Throughout The Ventriloquist's Tale Melville demonstrates the power that ideals of morality hold over us. Even human beings were once ruled by Nature, by their instincts, not socialized or indoctrinated by the institutions of civilized society. Time and time again Melville proves that Nature has no morality. Beatrice herself discloses that her affair with Danny "felt so natural that she could not believe that there was anything bad about it" (268). Melville's characters vacillate between trusting their instincts and upholding the moral absolutes of European culture. They struggle to cope with the atrocities they have experienced and the sacrifices they have made. Yet they remain, in the words of the ventriloquist, "unable to decide whether we should stick to ourselves or throw ourselves on the mercy of the wide world" (357).

Good Storytelling3
This novel consists of two main story lines, and a number of subplots. The author is an accomplished storyteller, and the stories are unusual in that they revolve around life in a part of the world (British Guiana) that we don't often hear about. The first story takes place in the Rupunnuni District of southern Br. Guiana, around 1920, and concerns an intimate love relationship between a brother and sister of Amerindian/Scottish descent. Apparently many people find this sort of thing revolting. However taken in the context of the Great War of 1914-18 which had just ended, it is difficult to get too excersised about it. This pair of lovers are not a particularly attractive couple. The brother is weak and ineffectual, and the sister is strong and pretty savage. You wouldn't want to tangle with her.

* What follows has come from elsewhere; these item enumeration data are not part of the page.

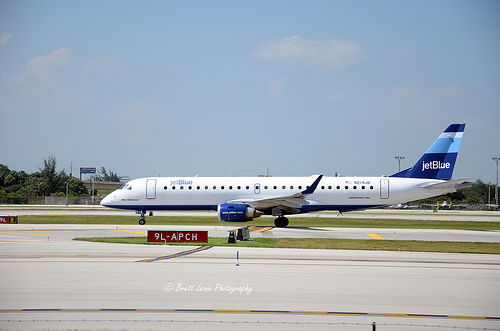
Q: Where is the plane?
A: On the runway.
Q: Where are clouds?
A: In the sky.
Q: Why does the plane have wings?
A: To be able to fly.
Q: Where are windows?
A: On side of the plane.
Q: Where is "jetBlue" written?
A: On tail of the plane.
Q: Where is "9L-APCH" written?
A: On red sign.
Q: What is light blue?
A: Sky.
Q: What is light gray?
A: Tarmac.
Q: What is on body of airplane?
A: Name of airline.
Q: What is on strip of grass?
A: Sign.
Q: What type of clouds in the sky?
A: Faint white.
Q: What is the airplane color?
A: Blue and white.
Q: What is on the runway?
A: Plane.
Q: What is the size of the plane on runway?
A: Big.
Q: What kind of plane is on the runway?
A: Huge.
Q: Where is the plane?
A: On the ground.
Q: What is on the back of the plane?
A: A blue tail.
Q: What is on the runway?
A: Airplane.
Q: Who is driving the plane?
A: Pilot.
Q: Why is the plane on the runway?
A: Taking off.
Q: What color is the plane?
A: White.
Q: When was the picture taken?
A: Daytime.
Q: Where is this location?
A: Airport.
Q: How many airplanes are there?
A: One.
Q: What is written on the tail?
A: Jetblue.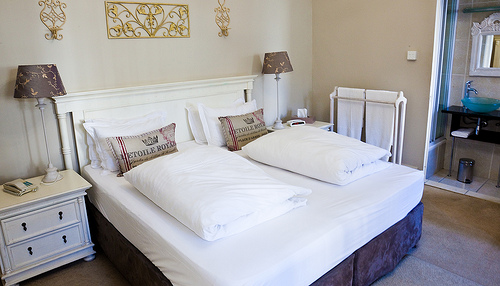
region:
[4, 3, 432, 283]
A bedroom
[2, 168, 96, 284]
A white night stand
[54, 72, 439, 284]
A large bed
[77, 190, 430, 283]
A dark colored bedskirt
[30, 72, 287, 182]
A white headboard on a bed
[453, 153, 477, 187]
A silver trashcan with a black foot pedal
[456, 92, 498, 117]
A light blue sink bowl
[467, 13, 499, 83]
A white framed mirror hanging on the wall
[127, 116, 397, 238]
White folded bedding on top of a bed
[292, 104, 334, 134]
A box of tissues on a nightstand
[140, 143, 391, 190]
two blankets on the bed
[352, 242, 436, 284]
blue bottom on the bed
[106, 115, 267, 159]
two pillows on the bed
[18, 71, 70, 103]
brown printed lamp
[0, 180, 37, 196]
telephone on the stand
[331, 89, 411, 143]
towels on the rack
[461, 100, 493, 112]
blue basin on the sink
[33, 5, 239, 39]
decorations on the wall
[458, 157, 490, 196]
waste bin under sink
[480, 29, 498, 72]
mirror on the wall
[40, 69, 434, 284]
large bed in bedroom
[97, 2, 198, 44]
gold colored decoration on wall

The other story takes place in the coastal town of Georgetown, probably in the 1960's, and involves an infidelity between another Amerindian/Scottish man, and an English woman who is involved in some really esoteric literary research. This is a really boring bussiness between two very selfindulgent people.

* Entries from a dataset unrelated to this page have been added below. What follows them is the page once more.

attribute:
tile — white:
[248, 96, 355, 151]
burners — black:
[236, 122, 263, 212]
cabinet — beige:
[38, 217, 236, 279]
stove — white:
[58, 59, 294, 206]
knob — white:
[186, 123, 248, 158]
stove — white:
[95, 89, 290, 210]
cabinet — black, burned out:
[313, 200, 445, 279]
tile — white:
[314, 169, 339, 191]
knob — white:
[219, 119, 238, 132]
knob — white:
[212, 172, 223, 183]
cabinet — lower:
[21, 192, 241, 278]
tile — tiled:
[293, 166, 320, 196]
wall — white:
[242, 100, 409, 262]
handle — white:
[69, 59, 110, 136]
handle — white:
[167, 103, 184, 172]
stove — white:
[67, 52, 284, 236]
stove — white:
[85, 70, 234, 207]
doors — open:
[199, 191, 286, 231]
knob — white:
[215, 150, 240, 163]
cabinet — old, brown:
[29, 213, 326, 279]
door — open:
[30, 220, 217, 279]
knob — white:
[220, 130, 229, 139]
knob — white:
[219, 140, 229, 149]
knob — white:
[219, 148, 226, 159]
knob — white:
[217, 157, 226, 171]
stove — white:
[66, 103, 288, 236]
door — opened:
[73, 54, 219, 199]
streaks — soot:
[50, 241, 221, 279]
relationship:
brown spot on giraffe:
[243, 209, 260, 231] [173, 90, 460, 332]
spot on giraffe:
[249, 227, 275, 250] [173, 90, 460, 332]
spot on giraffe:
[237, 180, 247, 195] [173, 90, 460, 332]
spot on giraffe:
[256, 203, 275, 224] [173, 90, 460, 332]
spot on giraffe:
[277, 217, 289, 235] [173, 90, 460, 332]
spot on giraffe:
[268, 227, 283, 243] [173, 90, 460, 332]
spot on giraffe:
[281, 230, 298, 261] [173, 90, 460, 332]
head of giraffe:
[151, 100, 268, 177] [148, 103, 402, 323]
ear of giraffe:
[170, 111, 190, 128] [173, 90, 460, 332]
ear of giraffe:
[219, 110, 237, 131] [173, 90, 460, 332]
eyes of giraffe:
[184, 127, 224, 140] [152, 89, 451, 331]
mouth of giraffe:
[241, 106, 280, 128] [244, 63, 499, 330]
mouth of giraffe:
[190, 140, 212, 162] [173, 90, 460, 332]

Besides all this, the author has several axes to grind. She doesn't like the Colonial British, she doesn't like the Roman Catholic Church, and she doesn't like the city folk of Geiorgetown. She is reallly high on the Amerindans and their way of life. However what she says about them is that they are very superstitious, and very arrogant, but they do understand how to live in an environment that is very close to nature.

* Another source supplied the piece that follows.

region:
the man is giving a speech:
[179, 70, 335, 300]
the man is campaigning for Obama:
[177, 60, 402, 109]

There is a great deal of mumbo-jumbo in the book about incest and the moon and on and on. A lot of it is charming and unusual, and we all enjoy what is mysterious. But it is so much claptrap.
So I gave it three stars. for good storytelling, but I was put off by some of the attitudes expressed, which were too much part of the authors baggage.
And how does it all come out? Well as someone once said " ...the good ended good and the bad ended bad, that is what fiction is."